Instruction 1:
Write out the records word for word, starting at their first line and ending at the line that contains "locality: El Progreso, grove in savanna.".

The Fifth Virginia Convention was a meeting of the Patriot legislature of Virginia held in Williamsburg from May 6 to July 5, 1776.  This Convention declared Virginia an independent state and produced its first constitution and the Virginia Declaration of Rights.

Background and composition 

The previous Fourth Virginia Convention had also taken place in Williamsburg, in December 1775. George Washington had been appointed in Philadelphia from the Second Continental Congress as commander of Continental troops surrounding Boston, and Virginia patriots defeated an advancing British expeditionary force at the Battle of Great Bridge southeast of Norfolk.

The newly elected delegates to the Fifth Virginia Convention re-elected Edmund Pendleton as its president on his return from Philadelphia as presiding officer of the First Continental Congress. The membership could be thought of as belonging to one of three groups: radicals from western Virginia, who had agitated for independence from Britain even before 1775; philosophers of the American Enlightenment; and wealthy planters, largely from the east.  A malapportionment of delegates granted disproportionate influence to this latter group.

Meeting 

The Convention sat from May 6 to July 5, 1776, meeting at the Capitol in Williamsburg. It elected Edmund Pendleton its presiding officer after his return as president of the First Continental Congress in Philadelphia. There were three parties in the Fifth Convention. The first was mainly made up of wealthy planters, who sought to continue their hold on local government as it had grown up during colonial Virginia's history. These included Robert Carter Nicholas Sr. who opposed the Declaration of Independence from King George. It dominated the convention by a malapportionment that lent an advantage to the slaveholding east. One historian maintained that this party ensured the continuation of slavery at a time when other states began gradual emancipation. It ensured the continued self-perpetuating gentry rule of county government with a franchise limited by property requirements underpinning the republican form of state government. The second party was made up of the intellectuals of the Enlightenment: lawyers, physicians and "aspiring young men". These included the older generation of George Mason, George Wythe, Edmund Pendleton, and the younger Thomas Jefferson and James Madison. The third party was a minority of young men mainly from western Virginia. This party was led by Patrick Henry and included "radicals" who had supported independence earlier than 1775.

Records shown:
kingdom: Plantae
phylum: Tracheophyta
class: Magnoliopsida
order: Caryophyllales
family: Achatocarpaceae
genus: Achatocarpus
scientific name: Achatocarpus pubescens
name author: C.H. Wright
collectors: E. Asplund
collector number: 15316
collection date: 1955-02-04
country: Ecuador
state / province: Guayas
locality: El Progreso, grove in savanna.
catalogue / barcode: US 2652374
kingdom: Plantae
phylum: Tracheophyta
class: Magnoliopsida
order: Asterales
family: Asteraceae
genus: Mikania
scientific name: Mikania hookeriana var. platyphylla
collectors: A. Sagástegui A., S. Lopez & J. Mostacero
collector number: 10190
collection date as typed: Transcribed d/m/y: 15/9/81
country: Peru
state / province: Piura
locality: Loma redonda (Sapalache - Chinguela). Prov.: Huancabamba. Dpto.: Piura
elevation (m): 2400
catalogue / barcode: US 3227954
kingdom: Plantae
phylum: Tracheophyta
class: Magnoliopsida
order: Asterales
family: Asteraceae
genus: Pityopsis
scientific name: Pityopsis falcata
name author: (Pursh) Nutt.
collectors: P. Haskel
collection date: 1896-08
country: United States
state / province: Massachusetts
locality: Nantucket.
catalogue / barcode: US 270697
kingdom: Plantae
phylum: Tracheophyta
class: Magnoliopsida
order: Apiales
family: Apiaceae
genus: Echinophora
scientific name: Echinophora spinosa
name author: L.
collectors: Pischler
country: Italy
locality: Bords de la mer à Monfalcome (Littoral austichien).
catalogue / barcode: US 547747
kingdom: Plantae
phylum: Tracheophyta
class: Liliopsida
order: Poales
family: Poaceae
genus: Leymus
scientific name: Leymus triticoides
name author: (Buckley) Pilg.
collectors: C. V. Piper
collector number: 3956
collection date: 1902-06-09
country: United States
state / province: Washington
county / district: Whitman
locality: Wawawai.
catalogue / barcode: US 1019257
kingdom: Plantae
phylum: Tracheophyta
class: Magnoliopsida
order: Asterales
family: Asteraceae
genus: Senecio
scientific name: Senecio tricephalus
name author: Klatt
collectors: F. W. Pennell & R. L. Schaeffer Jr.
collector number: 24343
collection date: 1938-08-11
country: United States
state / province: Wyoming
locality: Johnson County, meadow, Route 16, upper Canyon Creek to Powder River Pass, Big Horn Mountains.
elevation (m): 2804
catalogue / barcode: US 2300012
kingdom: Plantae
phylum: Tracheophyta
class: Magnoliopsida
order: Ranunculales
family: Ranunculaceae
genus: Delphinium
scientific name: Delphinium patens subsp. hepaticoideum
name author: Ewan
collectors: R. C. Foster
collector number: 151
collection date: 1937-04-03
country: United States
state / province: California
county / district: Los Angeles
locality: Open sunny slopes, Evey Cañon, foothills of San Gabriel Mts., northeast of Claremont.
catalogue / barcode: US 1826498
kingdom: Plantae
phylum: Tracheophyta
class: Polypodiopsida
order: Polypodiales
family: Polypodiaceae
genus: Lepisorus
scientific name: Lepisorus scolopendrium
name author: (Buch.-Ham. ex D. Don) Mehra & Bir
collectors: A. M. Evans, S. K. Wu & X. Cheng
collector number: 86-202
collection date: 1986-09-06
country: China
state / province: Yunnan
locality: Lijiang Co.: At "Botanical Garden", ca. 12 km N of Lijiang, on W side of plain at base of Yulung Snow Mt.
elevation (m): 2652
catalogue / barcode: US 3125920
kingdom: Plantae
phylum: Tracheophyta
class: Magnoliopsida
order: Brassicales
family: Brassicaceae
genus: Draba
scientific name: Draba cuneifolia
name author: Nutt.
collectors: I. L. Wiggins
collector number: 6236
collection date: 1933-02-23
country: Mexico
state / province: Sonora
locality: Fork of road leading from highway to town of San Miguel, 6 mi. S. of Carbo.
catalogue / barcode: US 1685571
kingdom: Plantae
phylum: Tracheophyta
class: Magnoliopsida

Instruction 2:
Continue the passage on the Fifth Virginia Convention from the point where it stops.

Written response 1:
kingdom: Plantae
phylum: Tracheophyta
class: Magnoliopsida
order: Caryophyllales
family: Achatocarpaceae
genus: Achatocarpus
scientific name: Achatocarpus pubescens
name author: C.H. Wright
collectors: E. Asplund
collector number: 15316
collection date: 1955-02-04
country: Ecuador
state / province: Guayas
locality: El Progreso, grove in savanna.

Written response 2:
On May 15, the Convention declared that the government of Virginia as "formerly exercised" by King George in Parliament was "totally dissolved" in light of the King's repeated injuries and his "abandoning the helm of government and declaring us out of his allegiance and protection". The Convention adopted a set of three resolutions:  one calling for a declaration of rights for Virginia, one calling for the establishment of a republican constitution, and a third calling for federal relations with whichever other colonies would have them and alliances with whichever foreign countries would have them. It also instructed its delegates to the Continental Congress in Philadelphia to declare independence.  Virginia's congressional delegation was thus the only one under unconditional positive instructions to declare independence; Virginia was already independent of Parliament as the "fourth realm" of British Empire, but its convention did not want their state, in the words of Benjamin Franklin, to "hang separately." According to James Madison's correspondence for that day, Williamsburg residents marked the occasion by taking down the Union Jack from over the colonial capitol and running up a continental union flag, keeping the Union Jack of the British Empire in the canton and adding the thirteen red and white stripes of the self-governing British East India Company.

Outcomes 

On June 7, Richard Henry Lee, one of Virginia's delegates to Congress, carried out the instructions to propose independence in the language the convention had commanded him to use: that "these colonies are, and of right ought to be, free and independent states." The resolution was followed in Congress by the adoption of the American Declaration of Independence, which reflected its ideas.

The convention amended, and on June 12 adopted, George Mason's Declaration of Rights, a precursor to the United States Bill of Rights. On June 29, the convention approved the first Constitution of Virginia. The convention chose Patrick Henry as the first governor of the new Commonwealth of Virginia, and he was inaugurated on June 29, 1776. Thus, Virginia had a functioning republican constitution before July 4, 1776.

Notable attendees and chart of delegates 

The delegates to the Virginia Convention of 1776 – elected in 1776
(One hundred and thirty-two members, two from each county, and one each from the Boroughs of Jamestown, Williamsburg, Norfolk, and the College of William and Mary)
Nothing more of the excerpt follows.